The ADP-ribosyltransferase (ADPRT) gene encodes a zinc-finger DNA-binding protein, poly(ADP-ribose) polymerase-1 (PARP-1), that modifies various nuclear proteins by poly(ADP-ribosyl)ation and functions as a key enzyme in the base excision repair pathway. We have conducted two studies to test whether an amino acid substitution variant, ADPRT V762A (T2444C), is associated with prostate cancer (CaP) risk and decreased enzyme function. The first study used genomic DNA samples from an ongoing, clinic-based case-control study (488 cases and 524 controls) to show that a higher percentage of the CaP cases carried the ADPRT 762 AA genotype than controls (4% versus 2%). In Caucasians, the AA genotype was significantly associated with increased CaP risk [odds ratio (OR), 2.65; 95% confidence interval (CI), 1.08–6.49], and the VA genotype was associated with a slight but not significantly increased CaP risk (OR, 1.18; 95% CI, 0.85–1.64) using VV as the referent group after adjustment for age, benign prostatic hyperplasia, and family history. Furthermore, this association was stronger in younger (<65) men (OR, 4.77; 95% CI, 1.01–22.44) than older (≥65) men (OR, 1.78; 95% CI, 0.55–5.82). The second study used freshly isolated peripheral lymphocytes from 354 cancer-free subjects to demonstrate that the ADPRT 762 A allele contributed to significantly lower adenosine diphosphate ribosyl transferase (ADPRT)/PARP-1 activities in response to H2O2 in a gene dosage-dependent manner (P < 0.0001, test for linear trend). The PARP-1 activities (mean ± SD dpm/106 cells) were 18,554 ± 9,070 (n = 257), 14,847 ± 7,082 (n = 86), and 12,155 ± 6,334 (n = 11) for VV, VA, and AA genotypes, respectively.
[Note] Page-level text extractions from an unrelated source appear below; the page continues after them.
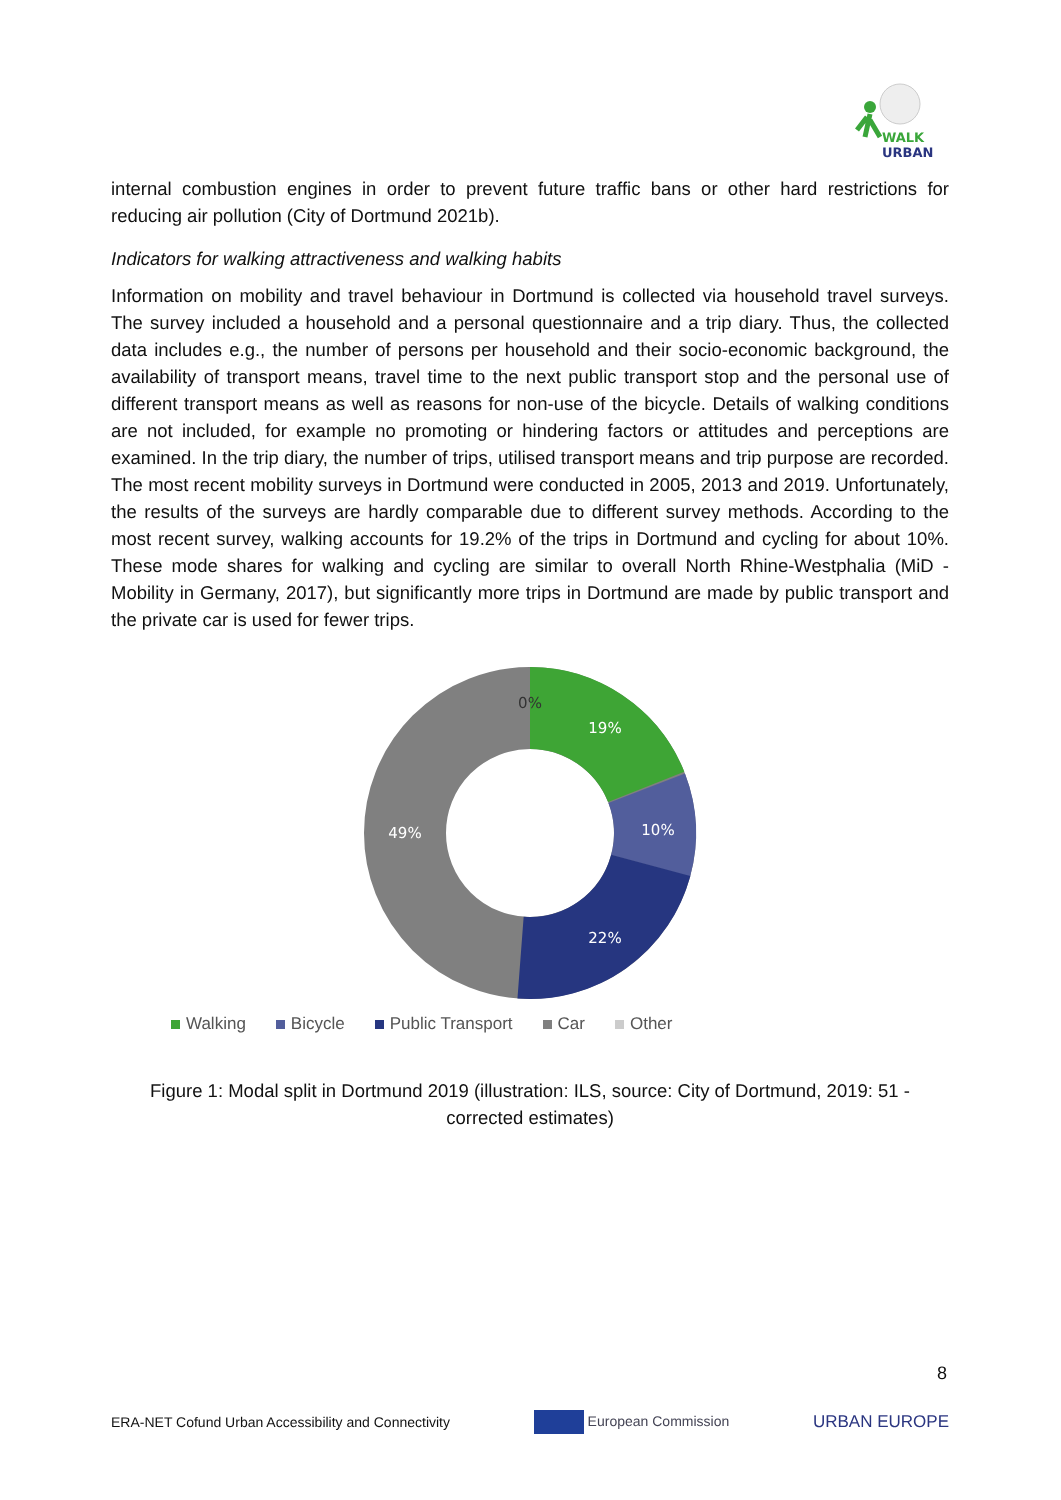WALK
URBAN
internal combustion engines in order to prevent future traffic bans or other hard restrictions for reducing air pollution (City of Dortmund 2021b).
Indicators for walking attractiveness and walking habits
Information on mobility and travel behaviour in Dortmund is collected via household travel surveys. The survey included a household and a personal questionnaire and a trip diary. Thus, the collected data includes e.g., the number of persons per household and their socio-economic background, the availability of transport means, travel time to the next public transport stop and the personal use of different transport means as well as reasons for non-use of the bicycle. Details of walking conditions are not included, for example no promoting or hindering factors or attitudes and perceptions are examined. In the trip diary, the number of trips, utilised transport means and trip purpose are recorded. The most recent mobility surveys in Dortmund were conducted in 2005, 2013 and 2019. Unfortunately, the results of the surveys are hardly comparable due to different survey methods. According to the most recent survey, walking accounts for 19.2% of the trips in Dortmund and cycling for about 10%. These mode shares for walking and cycling are similar to overall North Rhine-Westphalia (MiD - Mobility in Germany, 2017), but significantly more trips in Dortmund are made by public transport and the private car is used for fewer trips.
19%
10%
22%
49%
0%
Walking Bicycle Public Transport Car Other
Figure 1: Modal split in Dortmund 2019 (illustration: ILS, source: City of Dortmund, 2019: 51 - corrected estimates)
8
ERA-NET Cofund Urban Accessibility and Connectivity European Commission URBAN EUROPE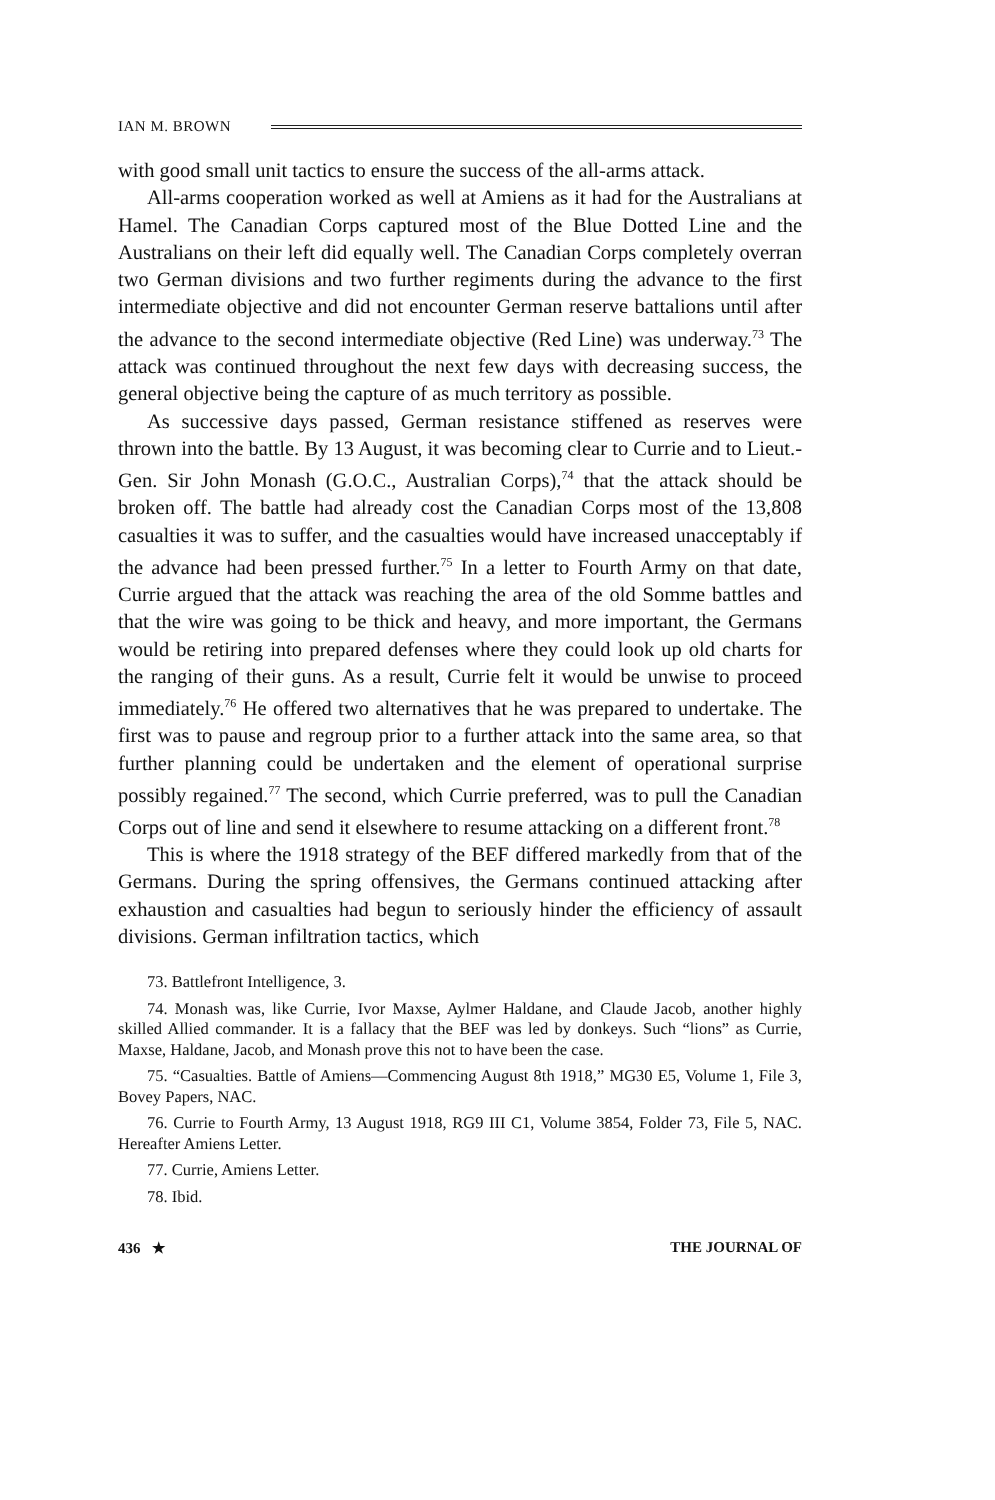IAN M. BROWN
with good small unit tactics to ensure the success of the all-arms attack.
All-arms cooperation worked as well at Amiens as it had for the Australians at Hamel. The Canadian Corps captured most of the Blue Dotted Line and the Australians on their left did equally well. The Canadian Corps completely overran two German divisions and two further regiments during the advance to the first intermediate objective and did not encounter German reserve battalions until after the advance to the second intermediate objective (Red Line) was underway.<sup>73</sup> The attack was continued throughout the next few days with decreasing success, the general objective being the capture of as much territory as possible.
As successive days passed, German resistance stiffened as reserves were thrown into the battle. By 13 August, it was becoming clear to Currie and to Lieut.-Gen. Sir John Monash (G.O.C., Australian Corps),<sup>74</sup> that the attack should be broken off. The battle had already cost the Canadian Corps most of the 13,808 casualties it was to suffer, and the casualties would have increased unacceptably if the advance had been pressed further.<sup>75</sup> In a letter to Fourth Army on that date, Currie argued that the attack was reaching the area of the old Somme battles and that the wire was going to be thick and heavy, and more important, the Germans would be retiring into prepared defenses where they could look up old charts for the ranging of their guns. As a result, Currie felt it would be unwise to proceed immediately.<sup>76</sup> He offered two alternatives that he was prepared to undertake. The first was to pause and regroup prior to a further attack into the same area, so that further planning could be undertaken and the element of operational surprise possibly regained.<sup>77</sup> The second, which Currie preferred, was to pull the Canadian Corps out of line and send it elsewhere to resume attacking on a different front.<sup>78</sup>
This is where the 1918 strategy of the BEF differed markedly from that of the Germans. During the spring offensives, the Germans continued attacking after exhaustion and casualties had begun to seriously hinder the efficiency of assault divisions. German infiltration tactics, which
73. Battlefront Intelligence, 3.
74. Monash was, like Currie, Ivor Maxse, Aylmer Haldane, and Claude Jacob, another highly skilled Allied commander. It is a fallacy that the BEF was led by donkeys. Such “lions” as Currie, Maxse, Haldane, Jacob, and Monash prove this not to have been the case.
75. “Casualties. Battle of Amiens—Commencing August 8th 1918,” MG30 E5, Volume 1, File 3, Bovey Papers, NAC.
76. Currie to Fourth Army, 13 August 1918, RG9 III C1, Volume 3854, Folder 73, File 5, NAC. Hereafter Amiens Letter.
77. Currie, Amiens Letter.
78. Ibid.
436 ★ THE JOURNAL OF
This study is the first to provide evidence that the ADPRT V762A-genetic variant contributes to CaP susceptibility and altered ADPRT/PARP-1 enzyme function in response to oxidative damage.

Prostate cancer (CaP) is the most common cancer in American men (1). Despite rapid advances in human genetic research, critical questions about genetic susceptibility to CaP remain to be elucidated. Ethnicity/race and family history (FH) are associated with CaP risk, and incidence increases with age; >70% of all cases are diagnosed in men over 65 (1). An accumulation of genetic abnormalities and a decline in DNA repair during aging may lead to CaP. Germline mutations or polymorphisms in DNA-repair genes BRCA1/2, CHEK2, XRCC1, and OGG1 are associated with CaP risk (2, 3, 4, 5).

Two previous studies revealed that age-related structural changes in the DNA from CaP tissue are likely a result of oxidative damage inflicted by hydroxyl radicals (6, 7). The results from these studies suggest that base excision repair (BER) is involved in CaP susceptibility (3, 4, 6, 7). Because adenosine diphosphate ribosyl transferase/poly(ADP-ribose) polymerase-1 (ADPRT/PARP-1) plays a critical role in both BER and maintaining the genomic stability of cells exposed to genotoxic stress and because previous studies associated higher ADPRT/PARP-1 enzyme activation with lower human cancer risk (8, 9), we hypothesize that genetic polymorphisms of ADPRT may contribute to lower enzyme activity and CaP risk.

The human ADPRT gene encodes the 113k Da ADPRT/PARP-1 enzyme (EC 2.4.2.30). It plays critical roles in DNA-damage signaling, BER, recombination, genomic stability, and the transcriptional regulation of tumor suppressor genes, such as p53 (10, 11). ADPRT/PARP-1 is constitutively expressed at a basal level, and its catalytic activity is strongly stimulated in response to single- or double-strand breaks (12). ADPRT/PARP-1 consists of three domains: (a) a DNA-binding domain, (b) an automodification domain, and (c) a catalytic domain at the COOH terminus (13). It specifically recognizes and binds DNA single-strand breaks, recruits other DNA-repair proteins to the site of damage, and serves as an energy source for ligation (14, 15, 16).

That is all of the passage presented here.